A governance-ready verification standard usually looks like this:
- Research / citations: citations must be validated against primary sources (and quote-checked).
- Factual statements: verify against the record and reliable sources; document checks.
- Drafting: treat AI output as a “drafting aid,” not a final document, lawyer must edit substantively.

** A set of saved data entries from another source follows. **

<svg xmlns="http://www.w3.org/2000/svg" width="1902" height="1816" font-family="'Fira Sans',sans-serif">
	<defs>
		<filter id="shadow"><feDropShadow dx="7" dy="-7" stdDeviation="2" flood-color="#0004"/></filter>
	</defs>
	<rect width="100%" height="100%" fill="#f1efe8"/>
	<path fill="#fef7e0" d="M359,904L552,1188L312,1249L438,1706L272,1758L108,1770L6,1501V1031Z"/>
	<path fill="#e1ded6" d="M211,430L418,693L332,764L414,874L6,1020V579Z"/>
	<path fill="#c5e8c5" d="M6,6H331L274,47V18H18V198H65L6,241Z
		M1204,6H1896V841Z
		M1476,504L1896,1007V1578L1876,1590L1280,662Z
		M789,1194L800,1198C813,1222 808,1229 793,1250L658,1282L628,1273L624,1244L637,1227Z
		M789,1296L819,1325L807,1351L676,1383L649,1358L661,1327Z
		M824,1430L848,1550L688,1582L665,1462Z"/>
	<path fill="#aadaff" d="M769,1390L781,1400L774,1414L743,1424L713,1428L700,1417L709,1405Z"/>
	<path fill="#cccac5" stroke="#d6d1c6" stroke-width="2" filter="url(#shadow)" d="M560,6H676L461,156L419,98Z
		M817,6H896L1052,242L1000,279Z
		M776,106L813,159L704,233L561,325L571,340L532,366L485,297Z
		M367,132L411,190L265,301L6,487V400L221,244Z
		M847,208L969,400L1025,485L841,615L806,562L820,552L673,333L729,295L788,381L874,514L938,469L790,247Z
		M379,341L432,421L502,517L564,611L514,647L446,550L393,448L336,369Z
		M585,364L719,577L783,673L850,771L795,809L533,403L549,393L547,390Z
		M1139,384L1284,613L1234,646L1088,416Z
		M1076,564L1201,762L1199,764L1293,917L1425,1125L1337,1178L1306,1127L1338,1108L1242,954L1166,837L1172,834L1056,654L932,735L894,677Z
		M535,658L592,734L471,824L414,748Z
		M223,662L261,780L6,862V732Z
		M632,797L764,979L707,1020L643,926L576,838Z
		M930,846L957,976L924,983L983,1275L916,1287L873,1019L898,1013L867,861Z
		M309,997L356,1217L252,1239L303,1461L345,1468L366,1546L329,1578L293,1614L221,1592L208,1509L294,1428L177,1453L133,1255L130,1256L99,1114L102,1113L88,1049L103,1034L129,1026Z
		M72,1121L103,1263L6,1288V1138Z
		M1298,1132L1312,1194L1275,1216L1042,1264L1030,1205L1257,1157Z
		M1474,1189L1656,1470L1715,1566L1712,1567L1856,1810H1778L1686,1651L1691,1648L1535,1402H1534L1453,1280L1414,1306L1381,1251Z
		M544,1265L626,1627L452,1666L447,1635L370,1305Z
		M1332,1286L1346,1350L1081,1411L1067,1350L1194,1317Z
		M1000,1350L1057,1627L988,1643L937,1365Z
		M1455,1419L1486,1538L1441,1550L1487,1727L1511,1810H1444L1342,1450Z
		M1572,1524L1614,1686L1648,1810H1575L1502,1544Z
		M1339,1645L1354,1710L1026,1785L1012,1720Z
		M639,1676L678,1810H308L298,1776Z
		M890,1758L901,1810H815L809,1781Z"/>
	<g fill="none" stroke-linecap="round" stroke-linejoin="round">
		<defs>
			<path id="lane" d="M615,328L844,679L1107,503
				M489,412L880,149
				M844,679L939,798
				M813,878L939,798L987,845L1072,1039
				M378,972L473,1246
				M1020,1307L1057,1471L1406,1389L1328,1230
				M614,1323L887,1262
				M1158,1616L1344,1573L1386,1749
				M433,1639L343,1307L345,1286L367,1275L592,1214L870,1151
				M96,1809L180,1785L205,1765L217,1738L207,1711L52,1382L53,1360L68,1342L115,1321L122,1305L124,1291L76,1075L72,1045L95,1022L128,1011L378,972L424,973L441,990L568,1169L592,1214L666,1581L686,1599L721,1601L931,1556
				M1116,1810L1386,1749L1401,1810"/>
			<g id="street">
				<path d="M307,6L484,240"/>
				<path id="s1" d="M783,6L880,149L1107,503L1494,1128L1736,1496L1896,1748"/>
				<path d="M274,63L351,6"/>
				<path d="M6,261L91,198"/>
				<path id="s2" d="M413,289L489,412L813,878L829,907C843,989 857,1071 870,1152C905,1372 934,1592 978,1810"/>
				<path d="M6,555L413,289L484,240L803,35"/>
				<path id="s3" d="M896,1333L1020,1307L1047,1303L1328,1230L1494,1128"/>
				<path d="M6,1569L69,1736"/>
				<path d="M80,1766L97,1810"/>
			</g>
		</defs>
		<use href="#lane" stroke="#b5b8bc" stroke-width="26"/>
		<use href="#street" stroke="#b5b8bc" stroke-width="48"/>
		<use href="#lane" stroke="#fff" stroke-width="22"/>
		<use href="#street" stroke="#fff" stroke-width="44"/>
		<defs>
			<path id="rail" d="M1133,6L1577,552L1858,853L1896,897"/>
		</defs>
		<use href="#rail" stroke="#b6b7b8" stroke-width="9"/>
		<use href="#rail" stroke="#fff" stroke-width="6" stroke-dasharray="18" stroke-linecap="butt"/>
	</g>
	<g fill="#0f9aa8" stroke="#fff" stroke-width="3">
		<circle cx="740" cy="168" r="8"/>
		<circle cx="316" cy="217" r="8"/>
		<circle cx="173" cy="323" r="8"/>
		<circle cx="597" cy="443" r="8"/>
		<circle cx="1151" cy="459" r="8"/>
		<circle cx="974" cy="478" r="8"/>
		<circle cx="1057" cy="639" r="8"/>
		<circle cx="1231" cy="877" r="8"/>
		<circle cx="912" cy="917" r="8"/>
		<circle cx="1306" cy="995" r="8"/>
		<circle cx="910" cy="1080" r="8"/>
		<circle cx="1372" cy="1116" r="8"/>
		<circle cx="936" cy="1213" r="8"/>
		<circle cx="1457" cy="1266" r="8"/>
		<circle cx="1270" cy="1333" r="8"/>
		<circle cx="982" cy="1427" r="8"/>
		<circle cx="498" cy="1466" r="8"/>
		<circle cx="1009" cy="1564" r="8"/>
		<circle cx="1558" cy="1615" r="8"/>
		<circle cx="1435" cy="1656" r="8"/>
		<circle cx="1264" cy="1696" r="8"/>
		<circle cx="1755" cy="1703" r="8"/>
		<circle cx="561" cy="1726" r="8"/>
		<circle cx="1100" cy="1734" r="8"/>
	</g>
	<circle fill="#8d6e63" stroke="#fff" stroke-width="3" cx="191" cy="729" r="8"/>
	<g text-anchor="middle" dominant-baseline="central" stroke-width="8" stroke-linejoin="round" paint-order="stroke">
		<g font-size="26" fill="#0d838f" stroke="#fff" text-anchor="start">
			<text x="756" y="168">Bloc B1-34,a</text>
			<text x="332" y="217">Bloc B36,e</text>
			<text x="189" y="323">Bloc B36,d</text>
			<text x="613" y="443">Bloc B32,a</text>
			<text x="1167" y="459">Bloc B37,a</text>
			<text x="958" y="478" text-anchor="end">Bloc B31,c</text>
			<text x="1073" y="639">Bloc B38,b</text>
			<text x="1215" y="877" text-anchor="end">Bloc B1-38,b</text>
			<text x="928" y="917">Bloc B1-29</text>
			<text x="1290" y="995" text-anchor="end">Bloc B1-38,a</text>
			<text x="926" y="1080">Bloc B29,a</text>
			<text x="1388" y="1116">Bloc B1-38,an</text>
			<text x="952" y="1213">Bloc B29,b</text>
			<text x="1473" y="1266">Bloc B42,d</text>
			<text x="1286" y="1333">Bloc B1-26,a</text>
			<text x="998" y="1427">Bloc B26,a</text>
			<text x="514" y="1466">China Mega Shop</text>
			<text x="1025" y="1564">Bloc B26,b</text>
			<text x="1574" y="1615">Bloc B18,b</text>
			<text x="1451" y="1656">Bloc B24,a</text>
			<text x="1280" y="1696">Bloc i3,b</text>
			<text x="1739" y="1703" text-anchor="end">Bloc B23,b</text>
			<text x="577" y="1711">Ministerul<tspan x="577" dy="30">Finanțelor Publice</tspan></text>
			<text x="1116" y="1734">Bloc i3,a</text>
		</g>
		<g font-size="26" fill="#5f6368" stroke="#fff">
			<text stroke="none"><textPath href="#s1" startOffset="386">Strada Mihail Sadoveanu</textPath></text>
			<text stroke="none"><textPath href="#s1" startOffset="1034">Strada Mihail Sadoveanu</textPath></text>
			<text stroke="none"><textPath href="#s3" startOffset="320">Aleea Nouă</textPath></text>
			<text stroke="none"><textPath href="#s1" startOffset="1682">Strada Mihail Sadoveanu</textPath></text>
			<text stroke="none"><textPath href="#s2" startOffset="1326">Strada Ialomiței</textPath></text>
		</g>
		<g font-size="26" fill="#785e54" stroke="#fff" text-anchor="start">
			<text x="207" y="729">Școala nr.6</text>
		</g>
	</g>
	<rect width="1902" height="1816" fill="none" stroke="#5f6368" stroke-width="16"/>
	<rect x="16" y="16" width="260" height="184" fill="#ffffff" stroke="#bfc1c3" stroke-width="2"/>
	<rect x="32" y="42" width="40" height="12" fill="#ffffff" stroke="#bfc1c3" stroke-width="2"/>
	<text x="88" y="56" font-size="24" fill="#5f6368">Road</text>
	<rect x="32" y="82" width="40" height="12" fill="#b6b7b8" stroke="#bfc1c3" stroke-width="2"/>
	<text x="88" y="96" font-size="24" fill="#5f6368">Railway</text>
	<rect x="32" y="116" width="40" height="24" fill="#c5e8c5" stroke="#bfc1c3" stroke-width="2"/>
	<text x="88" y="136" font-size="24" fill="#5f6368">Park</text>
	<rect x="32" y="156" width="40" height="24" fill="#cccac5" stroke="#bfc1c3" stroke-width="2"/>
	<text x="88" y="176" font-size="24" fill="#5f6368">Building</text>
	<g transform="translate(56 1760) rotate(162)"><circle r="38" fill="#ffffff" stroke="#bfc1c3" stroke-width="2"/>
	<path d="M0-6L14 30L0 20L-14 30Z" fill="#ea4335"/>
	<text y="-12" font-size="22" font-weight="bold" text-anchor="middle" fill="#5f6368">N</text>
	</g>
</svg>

- Filings / tribunal-facing content: require a heightened review checkpoint and, where relevant, compliance with court rules and local orders about AI use.
This can be documented as a one-page “Verification Matrix” appended to the AI Use Policy.
𝐂𝐨𝐧𝐜𝐥𝐮𝐬𝐢𝐨𝐧
The ABA has made the direction clear: lawyers and law firms must treat generative AI as part of the ethical risk environment, especially for competence, confidentiality, communication, supervision, and billing.
For most firms, the fastest path to defensible governance is not a 50-page policy manual. It is a tight compliance “starter set” that can be implemented, audited, and improved.